Große Abhängigkeit
Die Kartellvorwürfe offenbaren die Zusammenhänge in der Automobilindustrie
STUTTGART (dpa) - Die wichtigsten Akteure schweigen, andere dagegen haben ihr Urteil schon gefällt. Die Vorwürfe sind drastisch: Jahrelang sollen sich VW, Audi, Porsche, BMW und Daimler in geheimen Zirkeln über ihre Autos, Kosten und Zulieferer ausgetauscht haben. Wir beleuchten die Zusammenhänge.

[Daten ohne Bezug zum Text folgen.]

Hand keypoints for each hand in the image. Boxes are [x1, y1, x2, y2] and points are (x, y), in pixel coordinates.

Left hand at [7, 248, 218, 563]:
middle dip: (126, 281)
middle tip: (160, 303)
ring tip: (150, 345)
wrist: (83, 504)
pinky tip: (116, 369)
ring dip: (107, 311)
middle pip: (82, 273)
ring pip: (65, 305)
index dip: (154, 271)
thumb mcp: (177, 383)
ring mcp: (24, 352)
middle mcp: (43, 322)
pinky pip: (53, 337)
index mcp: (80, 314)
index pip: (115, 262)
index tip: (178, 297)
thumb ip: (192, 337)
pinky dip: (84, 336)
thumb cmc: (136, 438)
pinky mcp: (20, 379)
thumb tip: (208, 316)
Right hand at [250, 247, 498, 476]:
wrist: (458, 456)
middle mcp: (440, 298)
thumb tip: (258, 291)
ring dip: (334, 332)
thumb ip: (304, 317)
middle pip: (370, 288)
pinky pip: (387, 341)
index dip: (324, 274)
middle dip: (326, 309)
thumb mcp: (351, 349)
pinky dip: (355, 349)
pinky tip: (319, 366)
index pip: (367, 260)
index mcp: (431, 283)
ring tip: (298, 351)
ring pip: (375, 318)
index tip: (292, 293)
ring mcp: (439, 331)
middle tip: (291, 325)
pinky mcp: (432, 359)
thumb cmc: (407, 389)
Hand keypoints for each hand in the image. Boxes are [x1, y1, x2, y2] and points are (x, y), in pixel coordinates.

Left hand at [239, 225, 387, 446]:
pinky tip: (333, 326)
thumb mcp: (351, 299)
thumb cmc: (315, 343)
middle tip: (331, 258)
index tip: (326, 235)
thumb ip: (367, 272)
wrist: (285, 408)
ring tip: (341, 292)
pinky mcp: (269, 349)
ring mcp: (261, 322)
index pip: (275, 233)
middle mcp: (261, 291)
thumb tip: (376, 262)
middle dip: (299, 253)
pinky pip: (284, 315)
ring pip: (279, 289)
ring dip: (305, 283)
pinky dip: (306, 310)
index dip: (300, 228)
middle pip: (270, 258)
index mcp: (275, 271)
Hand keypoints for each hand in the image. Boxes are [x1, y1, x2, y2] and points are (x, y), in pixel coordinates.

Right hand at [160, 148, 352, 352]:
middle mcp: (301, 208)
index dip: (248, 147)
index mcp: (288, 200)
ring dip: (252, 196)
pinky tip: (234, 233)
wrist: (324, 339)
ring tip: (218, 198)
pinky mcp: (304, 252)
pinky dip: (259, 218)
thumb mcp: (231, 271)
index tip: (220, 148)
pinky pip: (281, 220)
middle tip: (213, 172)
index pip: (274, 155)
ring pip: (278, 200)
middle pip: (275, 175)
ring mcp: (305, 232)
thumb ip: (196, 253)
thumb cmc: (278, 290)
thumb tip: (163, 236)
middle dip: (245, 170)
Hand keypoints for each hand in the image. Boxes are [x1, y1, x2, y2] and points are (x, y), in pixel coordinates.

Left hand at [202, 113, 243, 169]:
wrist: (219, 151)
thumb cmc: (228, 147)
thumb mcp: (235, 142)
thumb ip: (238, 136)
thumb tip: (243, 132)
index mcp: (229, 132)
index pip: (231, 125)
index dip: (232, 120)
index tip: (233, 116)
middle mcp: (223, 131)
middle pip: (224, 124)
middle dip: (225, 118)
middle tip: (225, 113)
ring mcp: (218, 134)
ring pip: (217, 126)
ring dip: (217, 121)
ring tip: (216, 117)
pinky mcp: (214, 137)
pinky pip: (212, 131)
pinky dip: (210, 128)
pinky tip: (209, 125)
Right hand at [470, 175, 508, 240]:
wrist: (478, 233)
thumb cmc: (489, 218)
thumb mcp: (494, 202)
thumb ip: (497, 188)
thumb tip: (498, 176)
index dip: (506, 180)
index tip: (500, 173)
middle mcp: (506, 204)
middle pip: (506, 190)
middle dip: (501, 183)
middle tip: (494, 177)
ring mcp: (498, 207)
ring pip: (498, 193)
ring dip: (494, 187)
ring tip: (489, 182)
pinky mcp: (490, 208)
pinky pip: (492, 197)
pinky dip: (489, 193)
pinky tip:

Die Autokonzerne: Auf kritische Fragen reagieren Volkswagen wie auch Daimler und BMW derzeit mit Schweigen. Audi und Porsche verweisen ohnehin auf den Mutterkonzern VW. Einer soll den Stein mit einer Art Selbstanzeige bei den Kartellwächtern ins Rollen gebracht haben. Das kann noch wichtig werden, wenn es darum geht, wer nach der sogenannten Kronzeugenregelung straffrei ausgeht, weil er den Behörden geholfen hat. Ihre Aufsichtsräte werden die Bosse kaum länger hinhalten können. Volkswagen hat die Aufseher außerplanmäßig für heute zusammengerufen. Bei Daimler steht auch eine Sitzung an, weil Vorstandschef Dieter Zetsche die Halbjahresbilanz vorlegt.
Die Wettbewerbshüter: Die EUWettbewerbskommissarin Margrethe Vestager lässt Konzerne zittern. Auf Vorschlag der Chefaufklärerin kann die EU-Kommission schmerzhafte Strafen von bis zu zehn Prozent des weltweiten Jahresumsatzes gegen Unternehmen verhängen. Die 49-jährige Dänin nutzt ihre Macht öffentlichkeitswirksam: Im Juni brummte sie Google eine Rekordbuße von 2,42 Milliarden Euro auf. Da es beim mutmaßlichen Autokartell um komplexe Untersuchungen womöglich in mehreren EULändern geht, hält die Kommission die Fäden in der Hand. Das Bundeskartellamt rückt in den Hintergrund.
Die Politik: Auf die deutsche Schlüsselbranche mit fast 800 000 Jobs schlägt die Politik in Bund und Ländern nicht leichtfertig ein – darauf können sich die Autobauer verlassen. Den Abgasbetrug bei VW mochte Kanzlerin Angela Merkel (CDU) lieber keinen Skandal nennen, als sie im Untersuchungsausschuss gefragt wurde. Von den VW-Manipulationen wie vom jetzigen Kartellverdacht erfuhr die Bundesregierung nach eigenen Angaben aus den Medien.
Die Anwälte: Die ersten Anwaltskanzleien rüsten sich. Gutachten zur Schadenshöhe würden bereits vorbereitet, kündigten Kanzleien an. Was dem einzelnen Autofahrer im Erfolgsfall Schadenersatzzahlungen einbringen könnte, rechnet sich für die Anwälte erst im großen Maßstab, daher werben sie um Kläger. So wie im Dieselskandal: Nach VW-Angaben sind in Deutschland ungefähr 4000 zivilrechtliche Verfahren anhängig. Bislang sei über etwa 500 Klagen von Autobesitzern, die den Kaufpreis ihres Wagens zurückhaben wollen, entschieden worden: Rund drei Viertel davon seien abgewiesen worden. Die Staatsanwaltschaft Braunschweig, die wegen des Abgasskandals bei VW ermittelt, prüft, ob ein neues Verfahren eingeleitet oder möglicherweise ein laufendes rechtlich erweitert werden müsse, sagte eine Sprecherin.
Die Autokäufer: Was bedeutet der Verdacht – wenn er sich erhärtet – für Autokäufer? Klaus Müller, Vorstand des Verbraucherzentrale Bundesverbands, rechnet mit massiven Nachteilen, wenn Autos weniger wert seien als versprochen. „Bestätigt sich der Verdacht der Kartellabsprachen, handelt es sich um vorsätzliche organisierte Verbrauchertäuschung“, sagt Müller und fordert, Verbrauchervertreter am Diesel-Gipfel der Bundesregierung am 2. August zu beteiligen.
Die Zulieferer: Sollten sich die Autobauer tatsächlich bis in technische Details hinein abgesprochen haben, hätten sie damit auch Zulieferer geschädigt. Vor allem kleinere Betriebe, die auf ein bestimmtes Produkt spezialisiert sind, begeben sich in große Abhängigkeit. Gegen Preisdruck von oben können sie sich kaum wehren – erst recht nicht, wenn die Autobauer sich absprechen. Auf der anderen Seite bleiben bei denen schnell die Bänder stehen, wenn nur ein Zulieferer die Lieferketten aus dem Tritt bringt.